# DATA start
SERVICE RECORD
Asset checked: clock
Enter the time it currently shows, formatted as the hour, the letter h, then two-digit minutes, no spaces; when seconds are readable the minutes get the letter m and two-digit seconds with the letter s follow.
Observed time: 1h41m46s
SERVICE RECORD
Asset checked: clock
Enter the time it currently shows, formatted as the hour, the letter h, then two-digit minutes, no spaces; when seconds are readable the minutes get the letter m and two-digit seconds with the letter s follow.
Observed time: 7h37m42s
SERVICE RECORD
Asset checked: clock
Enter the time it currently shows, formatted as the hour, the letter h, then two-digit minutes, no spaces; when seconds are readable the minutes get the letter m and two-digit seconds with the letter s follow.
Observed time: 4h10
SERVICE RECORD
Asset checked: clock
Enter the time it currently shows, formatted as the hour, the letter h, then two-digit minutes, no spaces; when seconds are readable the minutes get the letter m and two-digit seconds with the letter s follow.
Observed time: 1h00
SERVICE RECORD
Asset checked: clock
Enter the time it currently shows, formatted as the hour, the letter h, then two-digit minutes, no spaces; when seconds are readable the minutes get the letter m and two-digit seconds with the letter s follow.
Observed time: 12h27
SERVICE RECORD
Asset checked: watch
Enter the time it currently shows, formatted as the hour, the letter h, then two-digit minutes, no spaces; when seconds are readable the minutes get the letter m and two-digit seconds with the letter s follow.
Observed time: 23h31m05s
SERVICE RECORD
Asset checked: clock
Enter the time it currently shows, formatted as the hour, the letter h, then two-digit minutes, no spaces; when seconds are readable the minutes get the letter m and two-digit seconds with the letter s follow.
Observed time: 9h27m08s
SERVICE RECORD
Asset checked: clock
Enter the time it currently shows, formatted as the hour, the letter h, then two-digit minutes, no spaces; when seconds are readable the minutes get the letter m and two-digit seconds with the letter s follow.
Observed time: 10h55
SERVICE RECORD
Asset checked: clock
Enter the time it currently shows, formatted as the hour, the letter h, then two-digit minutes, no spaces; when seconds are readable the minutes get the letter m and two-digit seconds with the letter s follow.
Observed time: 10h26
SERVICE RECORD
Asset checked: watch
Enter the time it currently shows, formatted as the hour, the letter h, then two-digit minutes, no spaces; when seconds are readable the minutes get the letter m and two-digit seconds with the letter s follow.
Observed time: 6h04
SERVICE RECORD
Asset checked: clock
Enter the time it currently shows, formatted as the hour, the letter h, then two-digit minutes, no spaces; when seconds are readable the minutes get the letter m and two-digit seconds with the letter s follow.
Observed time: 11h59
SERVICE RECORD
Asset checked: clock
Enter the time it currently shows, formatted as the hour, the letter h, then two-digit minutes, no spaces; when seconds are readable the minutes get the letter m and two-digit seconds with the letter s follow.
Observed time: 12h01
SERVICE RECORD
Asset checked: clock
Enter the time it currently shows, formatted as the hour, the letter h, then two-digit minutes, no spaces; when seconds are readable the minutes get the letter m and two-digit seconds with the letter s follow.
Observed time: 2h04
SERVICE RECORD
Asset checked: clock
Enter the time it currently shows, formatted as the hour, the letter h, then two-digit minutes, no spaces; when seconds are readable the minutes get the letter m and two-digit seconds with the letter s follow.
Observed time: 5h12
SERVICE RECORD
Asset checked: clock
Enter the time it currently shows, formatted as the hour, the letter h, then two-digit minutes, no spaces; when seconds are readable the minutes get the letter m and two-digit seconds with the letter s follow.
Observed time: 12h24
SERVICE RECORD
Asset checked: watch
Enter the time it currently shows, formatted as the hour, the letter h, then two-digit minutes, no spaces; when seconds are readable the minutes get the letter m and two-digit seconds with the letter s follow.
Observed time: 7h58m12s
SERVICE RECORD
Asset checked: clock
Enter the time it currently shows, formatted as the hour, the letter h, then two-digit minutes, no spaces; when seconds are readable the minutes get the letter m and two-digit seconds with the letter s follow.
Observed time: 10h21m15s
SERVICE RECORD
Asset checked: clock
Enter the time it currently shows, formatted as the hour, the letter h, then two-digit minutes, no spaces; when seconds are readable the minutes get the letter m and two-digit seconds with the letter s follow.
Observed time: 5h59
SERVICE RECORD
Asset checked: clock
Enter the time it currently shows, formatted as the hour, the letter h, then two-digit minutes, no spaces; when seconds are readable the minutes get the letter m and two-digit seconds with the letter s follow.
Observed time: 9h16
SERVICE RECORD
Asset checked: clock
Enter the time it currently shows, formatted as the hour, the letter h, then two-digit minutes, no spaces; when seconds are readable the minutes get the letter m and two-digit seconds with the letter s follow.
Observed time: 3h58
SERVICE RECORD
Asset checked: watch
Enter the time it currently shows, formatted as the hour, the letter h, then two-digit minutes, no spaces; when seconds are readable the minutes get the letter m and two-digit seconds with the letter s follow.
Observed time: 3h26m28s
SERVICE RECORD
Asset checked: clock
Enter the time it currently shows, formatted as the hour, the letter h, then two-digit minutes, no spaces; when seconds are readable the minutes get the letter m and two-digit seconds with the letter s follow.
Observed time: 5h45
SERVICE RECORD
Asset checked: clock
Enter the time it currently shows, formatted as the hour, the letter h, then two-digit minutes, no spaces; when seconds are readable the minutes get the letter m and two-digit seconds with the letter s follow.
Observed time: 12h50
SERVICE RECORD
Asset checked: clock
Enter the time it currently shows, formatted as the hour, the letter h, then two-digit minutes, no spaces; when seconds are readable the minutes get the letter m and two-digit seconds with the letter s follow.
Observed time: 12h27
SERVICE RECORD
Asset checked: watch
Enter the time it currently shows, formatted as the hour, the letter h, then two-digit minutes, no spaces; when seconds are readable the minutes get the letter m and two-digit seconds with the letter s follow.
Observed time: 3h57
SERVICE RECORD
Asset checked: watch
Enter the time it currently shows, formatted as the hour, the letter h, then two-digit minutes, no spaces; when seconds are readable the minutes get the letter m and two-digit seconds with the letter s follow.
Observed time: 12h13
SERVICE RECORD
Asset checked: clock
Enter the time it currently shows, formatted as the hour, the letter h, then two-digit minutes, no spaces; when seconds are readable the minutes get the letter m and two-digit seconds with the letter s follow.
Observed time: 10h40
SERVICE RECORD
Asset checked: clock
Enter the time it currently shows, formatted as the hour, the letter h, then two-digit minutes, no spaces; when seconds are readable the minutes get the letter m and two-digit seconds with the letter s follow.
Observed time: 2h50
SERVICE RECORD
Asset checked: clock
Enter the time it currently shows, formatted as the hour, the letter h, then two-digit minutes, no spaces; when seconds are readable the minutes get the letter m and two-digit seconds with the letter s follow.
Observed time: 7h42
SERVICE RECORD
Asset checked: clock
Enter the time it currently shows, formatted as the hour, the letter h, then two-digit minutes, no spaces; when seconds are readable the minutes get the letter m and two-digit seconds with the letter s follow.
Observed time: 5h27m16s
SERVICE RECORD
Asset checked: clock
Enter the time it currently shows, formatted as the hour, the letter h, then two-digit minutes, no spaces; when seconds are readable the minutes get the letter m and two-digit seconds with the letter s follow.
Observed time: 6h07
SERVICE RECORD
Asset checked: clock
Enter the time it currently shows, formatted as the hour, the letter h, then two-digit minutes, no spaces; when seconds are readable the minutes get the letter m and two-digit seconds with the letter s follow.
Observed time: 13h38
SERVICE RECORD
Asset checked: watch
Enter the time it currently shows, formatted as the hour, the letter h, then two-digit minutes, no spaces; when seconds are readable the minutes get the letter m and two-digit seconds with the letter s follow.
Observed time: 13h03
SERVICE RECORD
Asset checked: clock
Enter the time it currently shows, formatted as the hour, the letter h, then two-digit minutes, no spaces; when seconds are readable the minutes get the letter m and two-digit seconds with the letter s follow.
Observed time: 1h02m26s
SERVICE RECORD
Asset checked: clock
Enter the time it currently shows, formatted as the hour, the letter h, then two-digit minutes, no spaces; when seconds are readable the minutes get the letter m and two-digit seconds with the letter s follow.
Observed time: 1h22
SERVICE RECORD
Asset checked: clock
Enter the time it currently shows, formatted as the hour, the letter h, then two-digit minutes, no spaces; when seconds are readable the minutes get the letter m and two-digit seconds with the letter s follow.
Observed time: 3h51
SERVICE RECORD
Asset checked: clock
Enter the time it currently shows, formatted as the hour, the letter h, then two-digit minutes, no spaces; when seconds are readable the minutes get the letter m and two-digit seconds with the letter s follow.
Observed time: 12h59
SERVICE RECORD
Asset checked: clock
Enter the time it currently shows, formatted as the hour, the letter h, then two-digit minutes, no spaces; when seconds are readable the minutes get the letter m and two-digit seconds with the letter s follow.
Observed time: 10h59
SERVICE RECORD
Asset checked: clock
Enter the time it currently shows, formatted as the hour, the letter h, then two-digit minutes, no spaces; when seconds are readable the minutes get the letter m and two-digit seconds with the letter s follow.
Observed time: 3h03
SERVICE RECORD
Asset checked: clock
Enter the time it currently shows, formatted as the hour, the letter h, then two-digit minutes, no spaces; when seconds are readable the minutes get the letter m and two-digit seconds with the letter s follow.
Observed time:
# DATA end
GOAL =
Reproduce the records verbatim from their first line through the line containing "Observed time: 7h37m42s", with both ends included.

ANSWER TO THIS EXERCISE =
SERVICE RECORD
Asset checked: clock
Enter the time it currently shows, formatted as the hour, the letter h, then two-digit minutes, no spaces; when seconds are readable the minutes get the letter m and two-digit seconds with the letter s follow.
Observed time: 1h41m46s
SERVICE RECORD
Asset checked: clock
Enter the time it currently shows, formatted as the hour, the letter h, then two-digit minutes, no spaces; when seconds are readable the minutes get the letter m and two-digit seconds with the letter s follow.
Observed time: 7h37m42s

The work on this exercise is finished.